Anesthesia may begin through an IV, through a mask, or through both, depending on the case. In plain language, induction is the process of starting anesthesia so the patient loses awareness and does not feel pain during surgery. Some patients lose awareness before any breathing device is placed, while in other cases, inhaled medicine plays a larger role.
Once the patient is asleep, the anesthesia provider focuses closely on breathing. Some patients keep breathing on their own, while others need airway support, including a breathing tube, to maintain airflow and oxygen delivery. General anesthesia can reduce how well a person breathes without support, so the provider watches breathing closely throughout the case.
During surgery, the anesthesia provider keeps adjusting care as the patient’s condition and the procedure change. That may include managing anesthesia levels, watching vital functions, and responding when the case becomes longer, more demanding, or less predictable than expected.
This ongoing adjustment is one reason anesthesia care is not a one-time setup at the start of surgery. It requires constant attention and real-time decisions from beginning to end.
When surgery ends, the provider begins waking the patient from anesthesia. The provider may check whether the patient can breathe well enough without continued support and decide when breathing support can be removed. Some patients wake up in the operating room, while others become more alert after arriving in recovery.
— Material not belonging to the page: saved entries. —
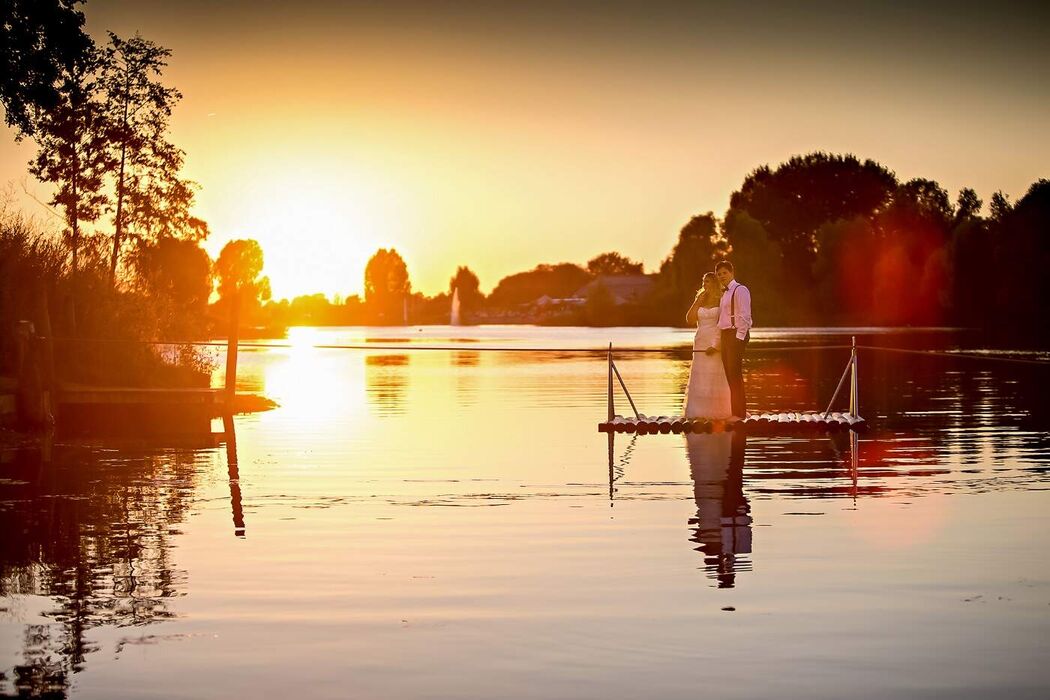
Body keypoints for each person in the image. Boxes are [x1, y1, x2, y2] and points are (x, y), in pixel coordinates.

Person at [683, 272, 732, 419]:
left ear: (715, 283)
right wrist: (697, 301)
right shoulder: (701, 300)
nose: (705, 285)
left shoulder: (722, 299)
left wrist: (716, 345)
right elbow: (689, 320)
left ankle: (718, 411)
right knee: (700, 375)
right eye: (704, 283)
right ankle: (698, 411)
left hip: (714, 341)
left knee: (714, 375)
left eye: (708, 282)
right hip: (700, 340)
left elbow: (722, 325)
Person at [715, 260, 752, 420]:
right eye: (719, 274)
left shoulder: (740, 290)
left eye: (724, 272)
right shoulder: (724, 294)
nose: (721, 276)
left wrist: (739, 337)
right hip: (726, 335)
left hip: (736, 334)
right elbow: (722, 318)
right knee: (729, 374)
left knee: (735, 374)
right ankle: (735, 413)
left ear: (731, 273)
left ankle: (740, 414)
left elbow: (745, 315)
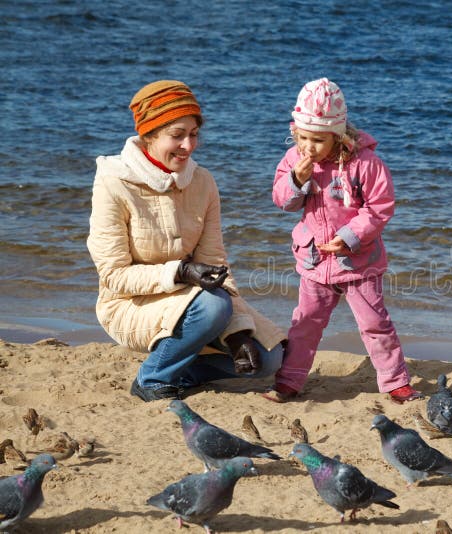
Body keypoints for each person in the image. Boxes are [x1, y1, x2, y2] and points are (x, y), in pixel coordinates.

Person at [87, 80, 286, 402]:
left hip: (194, 301)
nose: (188, 145)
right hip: (127, 304)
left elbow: (217, 267)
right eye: (177, 135)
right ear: (150, 135)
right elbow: (113, 276)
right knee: (212, 304)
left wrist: (237, 333)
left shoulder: (203, 182)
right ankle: (151, 379)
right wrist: (179, 272)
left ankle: (179, 371)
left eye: (193, 134)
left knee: (268, 358)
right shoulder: (113, 182)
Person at [268, 78, 422, 404]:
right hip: (315, 262)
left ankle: (395, 382)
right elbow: (284, 202)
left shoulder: (364, 164)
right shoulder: (294, 160)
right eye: (303, 138)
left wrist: (349, 236)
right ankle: (289, 381)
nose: (309, 147)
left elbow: (380, 208)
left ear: (337, 135)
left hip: (358, 261)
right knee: (304, 325)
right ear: (295, 132)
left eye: (318, 140)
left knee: (375, 323)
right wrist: (297, 179)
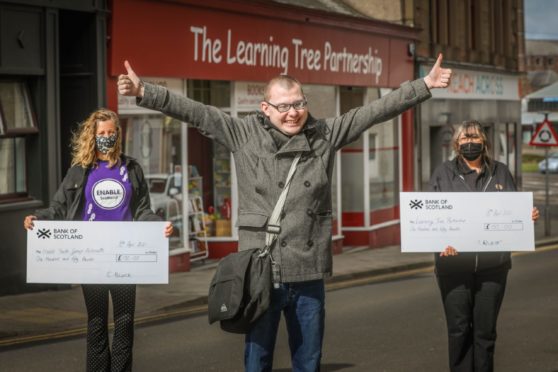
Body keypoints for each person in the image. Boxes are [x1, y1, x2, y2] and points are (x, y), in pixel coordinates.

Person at [118, 55, 452, 372]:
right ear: (265, 108)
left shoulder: (324, 135)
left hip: (307, 271)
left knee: (308, 359)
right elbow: (197, 112)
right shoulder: (243, 133)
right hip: (260, 268)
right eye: (283, 107)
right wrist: (145, 91)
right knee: (257, 358)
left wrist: (424, 85)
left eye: (298, 104)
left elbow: (374, 112)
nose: (292, 113)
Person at [23, 108, 173, 372]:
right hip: (91, 258)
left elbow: (142, 210)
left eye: (110, 132)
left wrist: (158, 226)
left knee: (125, 322)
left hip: (124, 258)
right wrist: (38, 218)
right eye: (101, 133)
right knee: (96, 322)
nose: (106, 137)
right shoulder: (80, 171)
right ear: (93, 136)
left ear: (118, 134)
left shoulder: (132, 168)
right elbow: (59, 206)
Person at [429, 120, 540, 372]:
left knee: (485, 333)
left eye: (475, 138)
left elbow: (513, 214)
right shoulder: (443, 173)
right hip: (453, 266)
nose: (470, 143)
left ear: (485, 142)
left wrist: (527, 216)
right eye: (465, 139)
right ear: (457, 144)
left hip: (493, 267)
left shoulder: (500, 172)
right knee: (458, 331)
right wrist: (440, 243)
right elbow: (430, 219)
From there, the patient usually goes to the recovery area, also called the post-anesthesia care unit. Recovery staff watch blood pressure, pulse, oxygen levels, breathing, alertness, and comfort as the anesthesia wears off. A patient may feel groggy, sleepy, sore, or briefly confused in this early phase. Staff may also check temperature, watch for complications, and monitor side effects such as nausea, restlessness, or a sore throat while recovery continues.
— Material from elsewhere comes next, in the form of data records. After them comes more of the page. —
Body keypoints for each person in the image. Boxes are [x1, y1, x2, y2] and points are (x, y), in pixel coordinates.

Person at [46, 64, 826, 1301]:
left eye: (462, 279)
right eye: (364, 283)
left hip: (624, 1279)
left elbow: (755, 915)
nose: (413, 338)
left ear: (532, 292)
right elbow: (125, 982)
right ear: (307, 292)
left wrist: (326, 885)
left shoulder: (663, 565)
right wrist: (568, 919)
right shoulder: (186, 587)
Not every patient follows that standard path. After a serious or emergency operation, or when breathing support must continue, the care team may send the patient to the ICU instead of the usual recovery area. That decision means the patient needs closer monitoring or continued support after surgery. For patients and families, that distinction matters because recovery does not always begin in the same place. Anesthesia care extends beyond the operation itself and helps determine what kind of recovery setting the patient needs right afterward.
About Heather Causey
Heather Causey is a certified registered nurse anesthetist at Columbus Regional Hospital with more than a decade of experience in nursing and anesthesia care. She has worked in surgical, critical care, and emergency settings, providing anesthesia services and patient monitoring. Educated at Coastal Carolina University and the Medical University of South Carolina, she holds both nursing and anesthesia credentials. She is a member of the American Association of Nurse Anesthetists and remains active in patient focused clinical practice.